The movie was clearly a production of the 1930s. The strident characters were right out of John Ford or Raoul Walsh: a stand-alone heroic figure in Prince Alexander Nevsky, two brave but buffoonish sidekicks, and the de rigueur love interest. The German enemies were arrogant and for the most part invisible behind unlikely helmets designed by Eisenstein himself. The invading Germans had already divided up Russia amongst themselves, one knight made “prince” of Pskov, where in a horrible example of pacification the invaders had slaughtered men, women, and children-the children were thrown into a bonfire-to show who was boss. The great battle scene took place on a frozen lake.

“What kinda lunatic is going to fight on a frozen lake when he’s wearing a half ton of sheet steel?” Toland groaned. Lowe explained that it had really happened that way, more or less.

“I’m sure they played around with it some, like They Died With Their Boots On, ” the colonel observed. “But the battle really happened.”

The battle was a truly epic scene. The German knights attacked with casual disregard for proper tactics, and the Russian peasants, ably led by Alexander and his two sidekicks, encircled them with a Cannae-like envelopment maneuver. Then, of course, came single combat between Prince Alexander and the German chieftain. There was no doubt of the outcome. Their commander vanquished in single combat, the German ranks came apart, and when they tried to rally on the edge of the lake, the ice gave way, drowning nearly everyone.

“That’s realistic enough,” Lowe chuckled. “Think how many armies have been swallowed up by the Russian countryside!”

The remainder of the movie resolved the love interest (each buffoon got himself a pretty girl), and liberated Pskov. Curiously, while the prince hoisted a bunch of children into his saddle for the ride in, he never showed the slightest interest in female company-and ended with a sermon, Alexander standing alone and speaking about what happens to people who invaded Russia.

“Trying to make Nevsky look like Stalin, eh?”

“There is some of that,” Lowe agreed. “The strong man, all alone, a fatherly benefactor-some benefactor! Anyway you cut it, this is just about the best propaganda movie ever made. The punch line is that when Russia and Germany signed their non-aggression pact a year later, Eisenstein was detailed to direct a stage production of Wagner’s The Valkyries. Call it penance for offending the German sensibilities.”

“Oof. You study these guys more than I do, Chuck.”

Colonel Lowe pulled a cardboard box from under his desk and began to load up his personal effects. “Yeah, well if you have to face the possibility of fighting a man, you might as well learn all you can about him.”

“You think we will?”

Lowe frowned briefly. “I saw enough of that in Nam, but that’s what they pay us for, isn’t it?”

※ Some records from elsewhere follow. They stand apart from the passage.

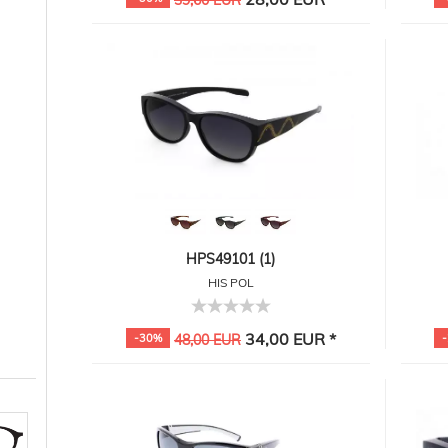
39,60 EUR
HPS49101 (1)
HIS POL
34,00 EUR *
-30%
48,00 EUR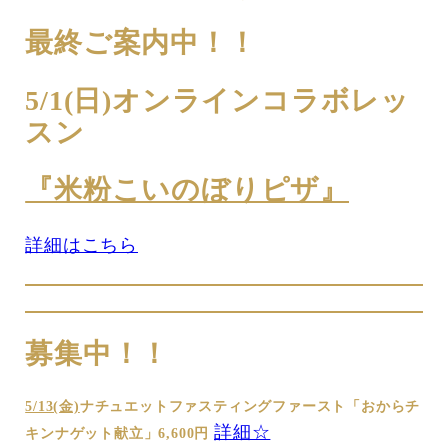
最終ご案内中！！
5/1(日)オンラインコラボレッ
スン
『米粉こいのぼりピザ』
詳細はこちら
募集中！！
5/13(金)
ナチュエットファスティングファースト「おからチ
詳細☆
キンナゲット献立」6,600円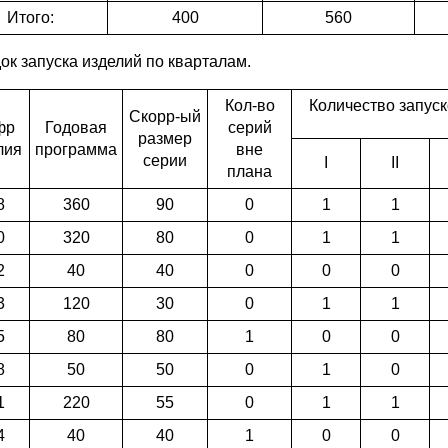
Итого:
400
560
ок запуска изделий по кварталам.
Кол-во
Количество запуск
Скорр-ый
фр
Годовая
серий
размер
лия
программа
вне
серии
I
II
плана
8
360
90
0
1
1
0
320
80
0
1
1
2
40
40
0
0
0
3
120
30
0
1
1
5
80
80
1
0
0
8
50
50
0
1
0
1
220
55
0
1
1
4
40
40
1
0
0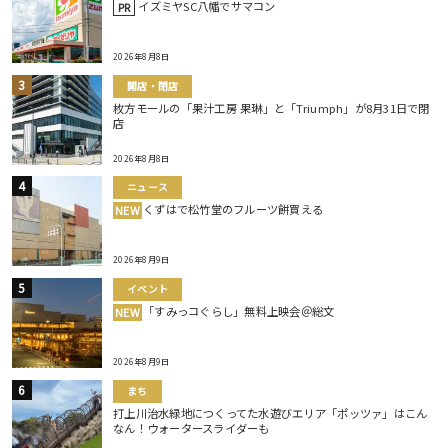
イズミヤSC八幡でサマコン
PR
2026年8月8日
開店・閉店
枚方モールの「果汁工房 果琳」と「Triumph」が8月31日で閉
店
2026年8月8日
ニュース
くずはで松竹堂のフルーツ餅買える
NEW
2026年8月9日
イベント
「すみっコぐらし」無料上映会＠総文
NEW
2026年8月9日
まち
打上川治水緑地につくってた水遊びエリア「ポッツァ」はこん
なん！ウォータースライダーも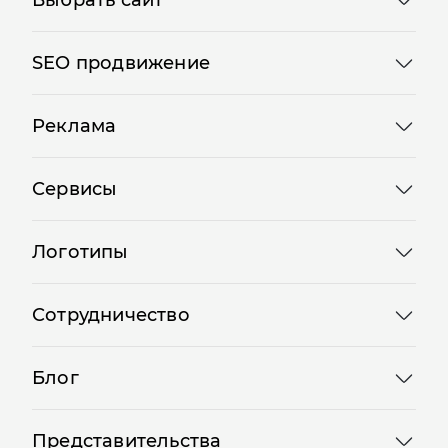
SEO продвижение
Реклама
Сервисы
Логотипы
Сотрудничество
Блог
Представительства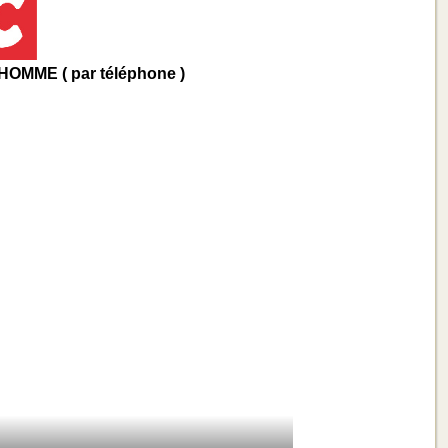
OMME ( par téléphone )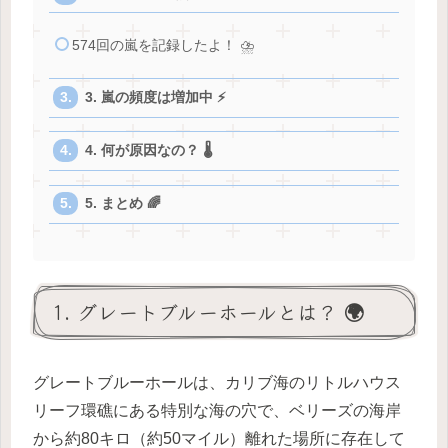
574回の嵐を記録したよ！ ⛈️
3. 嵐の頻度は増加中 ⚡
4. 何が原因なの？ 🌡️
5. まとめ 🌈
1. グレートブルーホールとは？ 🌍
グレートブルーホールは、カリブ海のリトルハウス
リーフ環礁にある特別な海の穴で、ベリーズの海岸
から約80キロ（約50マイル）離れた場所に存在して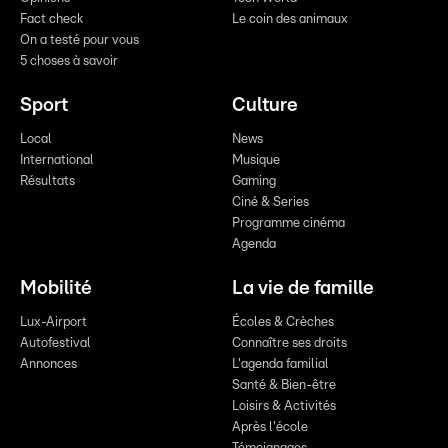
Fact check
Le coin des animaux
On a testé pour vous
5 choses à savoir
Sport
Culture
Local
News
International
Musique
Résultats
Gaming
Ciné & Series
Programme cinéma
Agenda
Mobilité
La vie de famille
Lux-Airport
Écoles & Crèches
Autofestival
Connaître ses droits
Annonces
L'agenda familial
Santé & Bien-être
Loisirs & Activités
Après l'école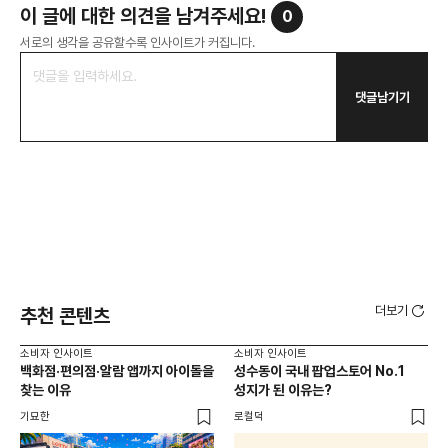
이 글에 대한 의견을 남겨주세요!
0
서로의 생각을 공유할수록 인사이트가 커집니다.
댓글남기기
더보기
추천 콘텐츠
소비자 인사이트
소비자 인사이트
소비
백화점·편의점·알람 앱까지 아이돌을
성수동이 국내 팝업스토어 No.1
외국
찾는 이유
성지가 된 이유는?
남
이
기묘한
로컬덕
썸트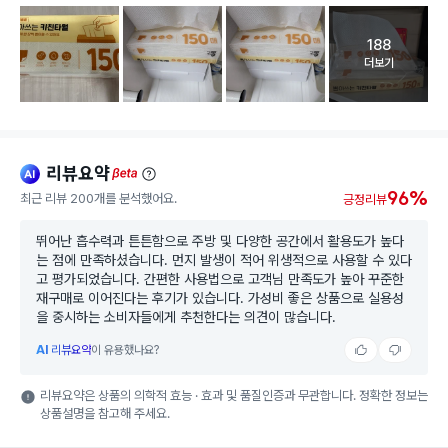
188
고객 리뷰 
더보기
리뷰요약
ai
beta
96%
최근 리뷰 200개를 분석했어요.
긍정리뷰
뛰어난 흡수력과 튼튼함으로 주방 및 다양한 공간에서 활용도가 높다
는 점에 만족하셨습니다. 먼지 발생이 적어 위생적으로 사용할 수 있다
고 평가되었습니다. 간편한 사용법으로 고객님 만족도가 높아 꾸준한
재구매로 이어진다는 후기가 있습니다. 가성비 좋은 상품으로 실용성
을 중시하는 소비자들에게 추천한다는 의견이 많습니다.
AI
리뷰요약
이 유용했나요?
리뷰요약은 상품의 의학적 효능 · 효과 및 품질인증과 무관합니다. 정확한 정보는
상품설명을 참고해 주세요.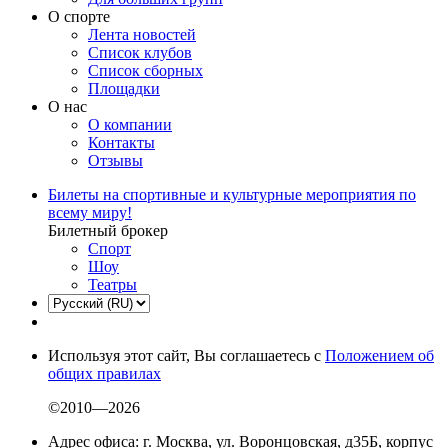
О спорте
Лента новостей
Список клубов
Список сборных
Площадки
О нас
О компании
Контакты
Отзывы
Билеты на спортивные и культурные мероприятия по
всему миру!
Билетный брокер
Спорт
Шоу
Театры
Используя этот сайт, Вы соглашаетесь с
Положением об
общих правилах
©2010—2026
Адрес офиса: г. Москва, ул. Воронцовская, д35Б, корпус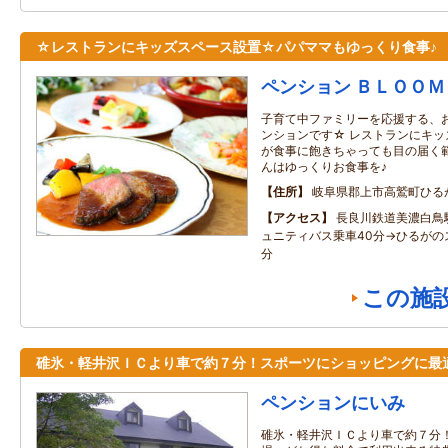
☆レストランにキッズスペース設置☆パパママもゆっくり食事♪
ペンション ＢＬＯＯＭ
子育て中ファミリーを応援する、
ンションです☆ レストランにキッ
が食事に飽きちゃっても目の届く範
んはゆっくりお食事を♪
住所
岐阜県郡上市高鷲町ひる
アクセス
長良川鉄道美濃白鳥
ュニティバス乗車40分→ひるがの
分
この施
碓氷・軽井沢ＩＣより車で約７分！スポーツにショッピングに最
ペンションにいみ
碓氷・軽井沢ＩＣより車で約７分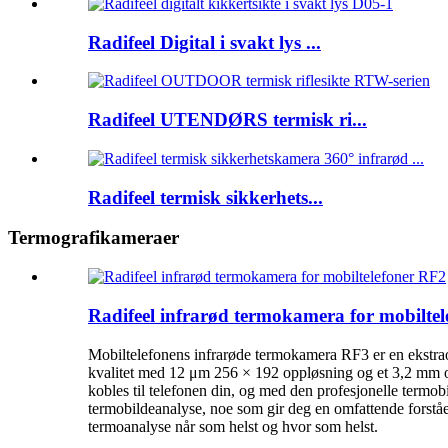
Radifeel Digital i svakt lys ...
Radifeel UTENDØRS termisk ri...
Radifeel termisk sikkerhets...
Termografikameraer
Radifeel infrarød termokamera for mobilte
Mobiltelefonens infrarøde termokamera RF3 er en ekstraor
kvalitet med 12 μm 256 × 192 oppløsning og et 3,2 mm obj
kobles til telefonen din, og med den profesjonelle termo
termobildeanalyse, noe som gir deg en omfattende forståe
termoanalyse når som helst og hvor som helst.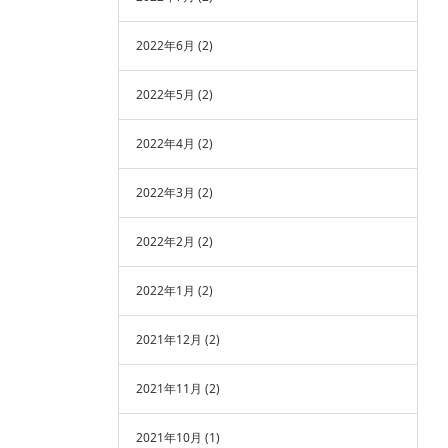
2022年6月
(2)
2022年5月
(2)
2022年4月
(2)
2022年3月
(2)
2022年2月
(2)
2022年1月
(2)
2021年12月
(2)
2021年11月
(2)
2021年10月
(1)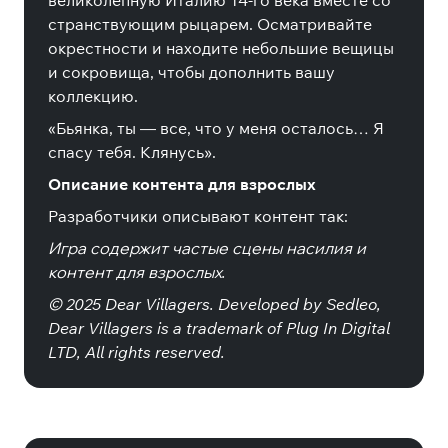
великолепную Италию 14-го века вместе со
странствующим рыцарем. Осматривайте
окрестности и находите небольшие вещицы
и сокровища, чтобы дополнить вашу
коллекцию.
«Бьянка, ты — все, что у меня осталось… Я
спасу тебя. Клянусь».
Описание контента для взрослых
Разработчики описывают контент так:
Игра содержит частые сцены насилия и
контент для взрослых.
© 2025 Dear Villagers. Developed by Sedleo,
Dear Villagers is a trademark of Plug In Digital
LTD, All rights reserved.
Специальные издания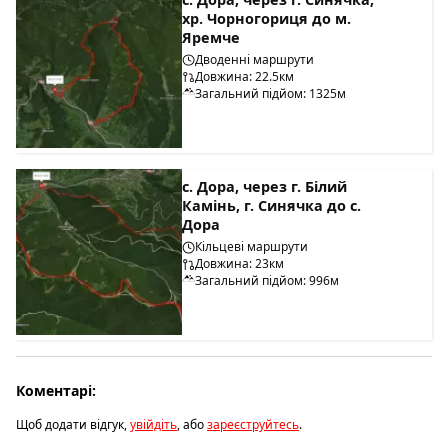
хр. Чорногориця до м.
Яремче
Дводенні маршрути
Довжина: 22.5км
Загальний підйом: 1325м
с. Дора, через г. Білий
Камінь, г. Синячка до с.
Дора
Кільцеві маршрути
Довжина: 23км
Загальний підйом: 996м
Коментарі:
Щоб додати відгук,
увійдіть
, або
зареєструйтесь
.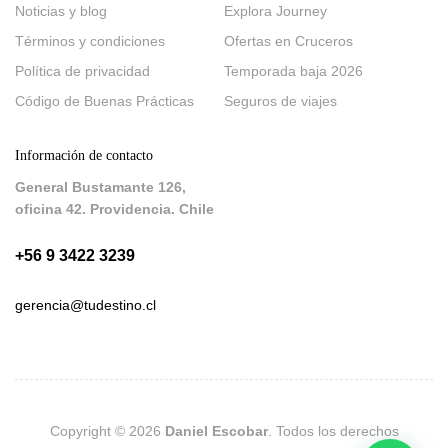
Noticias y blog
Explora Journey
Términos y condiciones
Ofertas en Cruceros
Política de privacidad
Temporada baja 2026
Código de Buenas Prácticas
Seguros de viajes
Información de contacto
General Bustamante 126,
oficina 42. Providencia. Chile
+56 9 3422 3239
gerencia@tudestino.cl
Copyright © 2026
Daniel Escobar
. Todos los derechos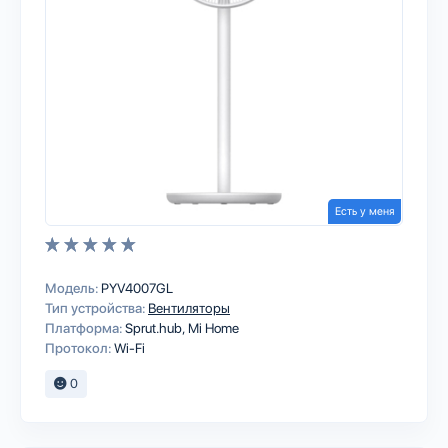
Есть у меня
Модель:
PYV4007GL
Тип устройства:
Вентиляторы
Платформа:
Sprut.hub
Mi Home
Протокол:
Wi-Fi
0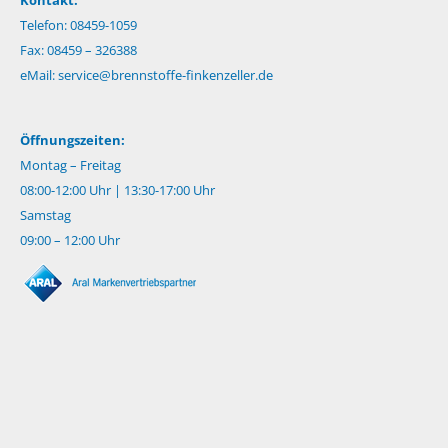
Kontakt:
Telefon: 08459-1059
Fax: 08459 – 326388
eMail:
service@brennstoffe-finkenzeller.de
Öffnungszeiten:
Montag – Freitag
08:00-12:00 Uhr | 13:30-17:00 Uhr
Samstag
09:00 – 12:00 Uhr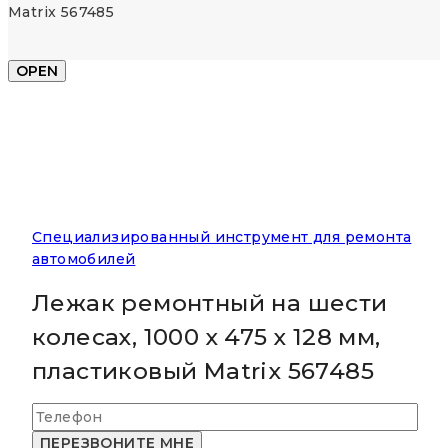
Matrix 567485
OPEN
Специализированный инструмент для ремонта
автомобилей
Лежак ремонтный на шести
колесах, 1000 х 475 х 128 мм,
пластиковый Matrix 567485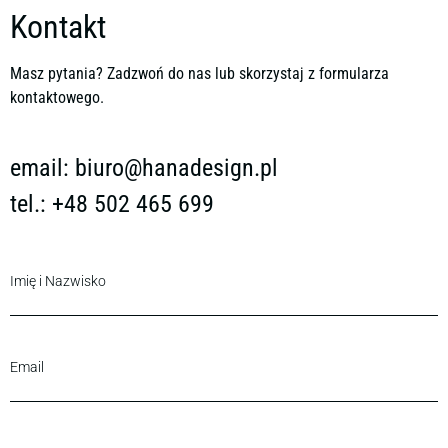
Kontakt
Masz pytania? Zadzwoń do nas lub skorzystaj z formularza
kontaktowego.
email:
biuro@hanadesign.pl
tel.: +48 502 465 699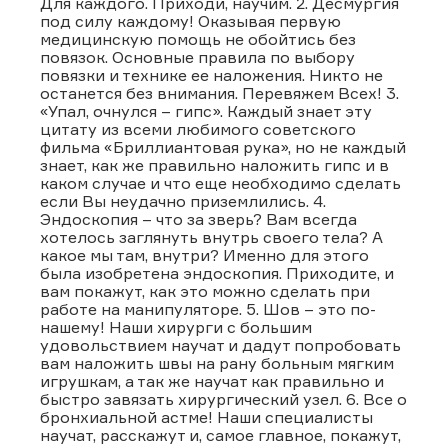
Для каждого. Приходи, научим. 2. Десмургия
под силу каждому! Оказывая первую
медицинскую помощь не обойтись без
повязок. Основные правила по выбору
повязки и технике ее наложения. Никто не
останется без внимания. Перевяжем Всех! 3.
«Упал, очнулся – гипс». Каждый знает эту
цитату из всеми любимого советского
фильма «Бриллиантовая рука», но не каждый
знает, как же правильно наложить гипс и в
каком случае и что еще необходимо сделать
если Вы неудачно приземлились. 4.
Эндоскопия – что за зверь? Вам всегда
хотелось заглянуть внутрь своего тела? А
какое мы там, внутри? Именно для этого
была изобретена эндоскопия. Приходите, и
вам покажут, как это можно сделать при
работе на манипуляторе. 5. Шов – это по-
нашему! Наши хирурги с большим
удовольствием научат и дадут попробовать
вам наложить швы на рану больным мягким
игрушкам, а так же научат как правильно и
быстро завязать хирургический узел. 6. Все о
бронхиальной астме! Наши специалисты
научат, расскажут и, самое главное, покажут,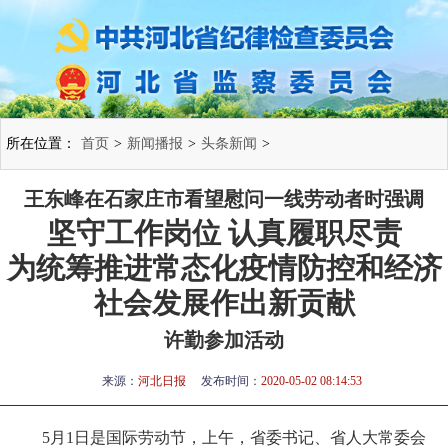
所在位置：
首页
>
新闻播报
>
头条新闻
>
王东峰在石家庄市看望慰问一线劳动者时强调
坚守工作岗位 认真履职尽责
为统筹推进常态化疫情防控和经济
社会发展作出新贡献
许勤参加活动
来源：
河北日报
发布时间：
2020-05-02 08:14:53
5月1日是国际劳动节，上午，省委书记、省人大常委会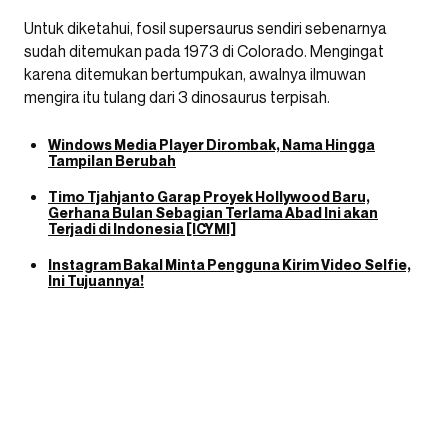
Untuk diketahui, fosil supersaurus sendiri sebenarnya
sudah ditemukan pada 1973 di Colorado. Mengingat
karena ditemukan bertumpukan, awalnya ilmuwan
mengira itu tulang dari 3 dinosaurus terpisah.
Windows Media Player Dirombak, Nama Hingga
Tampilan Berubah
Timo Tjahjanto Garap Proyek Hollywood Baru,
Gerhana Bulan Sebagian Terlama Abad Ini akan
Terjadi di Indonesia [ICYMI]
Instagram Bakal Minta Pengguna Kirim Video Selfie,
Ini Tujuannya!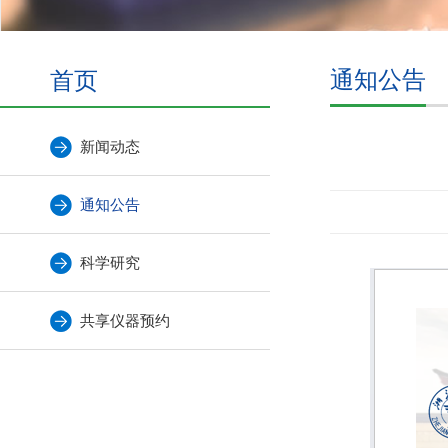
首页
通知公告
新闻动态
通知公告
科学研究
共享仪器预约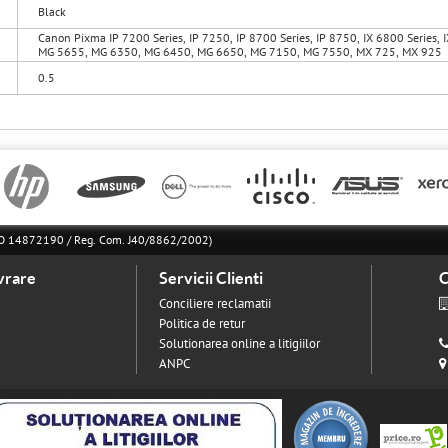
Black
Canon Pixma IP 7200 Series, IP 7250, IP 8700 Series, IP 8750, IX 6800 Series
MG 5655, MG 6350, MG 6450, MG 6650, MG 7150, MG 7550, MX 725, MX 925
0.5
l RO 14872190 / Reg. Com. J40/8862/2002)
vrare
Servicii Clienti
C
Conciliere reclamatii
Politica de retur
Solutionarea online a litigiilor
ANPC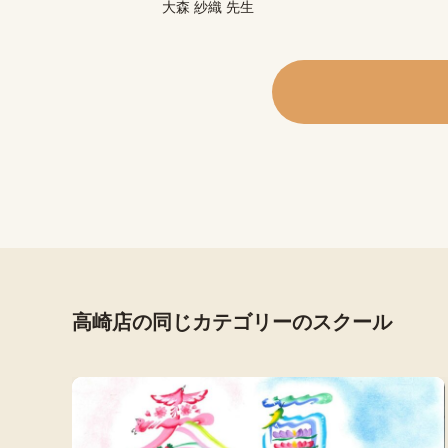
大森 紗織 先生
高崎店の同じカテゴリーのスクール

Toland stood and stretched. He had a four-hour drive ahead of him. “Colonel, it has been a pleasure for this squid to work with you.”

“It hasn’t been half bad for this jarhead. Hey, when I get the family set up down in Lejeune, why don’t you come on down sometime? There’s some great fishing down there.”

“Deal.” They shook hands. “Good luck with your regiment, Chuck.”

“Good luck here, Bob.”

Toland walked out to his car. He’d already packed up, and drove quickly out Terminal Boulevard to Interstate 64. The worst part of the drive home was the traffic to the Hampton Roads tunnel, after which things settled down to the usual superhighway ratrace. All the way home, Toland’s mind kept going over the scenes from Eisenstein’s movie. The one that kept coming back was the most horrible of all, a German knight wearing a crusader’s cross tearing a Pskov infant from his mother’s breast and throwing him-her?-into a fire. Who could see that and not be enraged? No wonder the rabble-rousing song “Arise, you Russian People” had been a genuinely popular favorite for years. Some scenes cried out for bloody revenge, the theme for which was Prokofiev’s fiery call to arms. Soon he found himself humming the song. A real intelligence officer you are . . . Toland smiled to himself, thinking just like the people you’re supposed to study…defend our fair native land…nashu zyemlyu chestnuyu!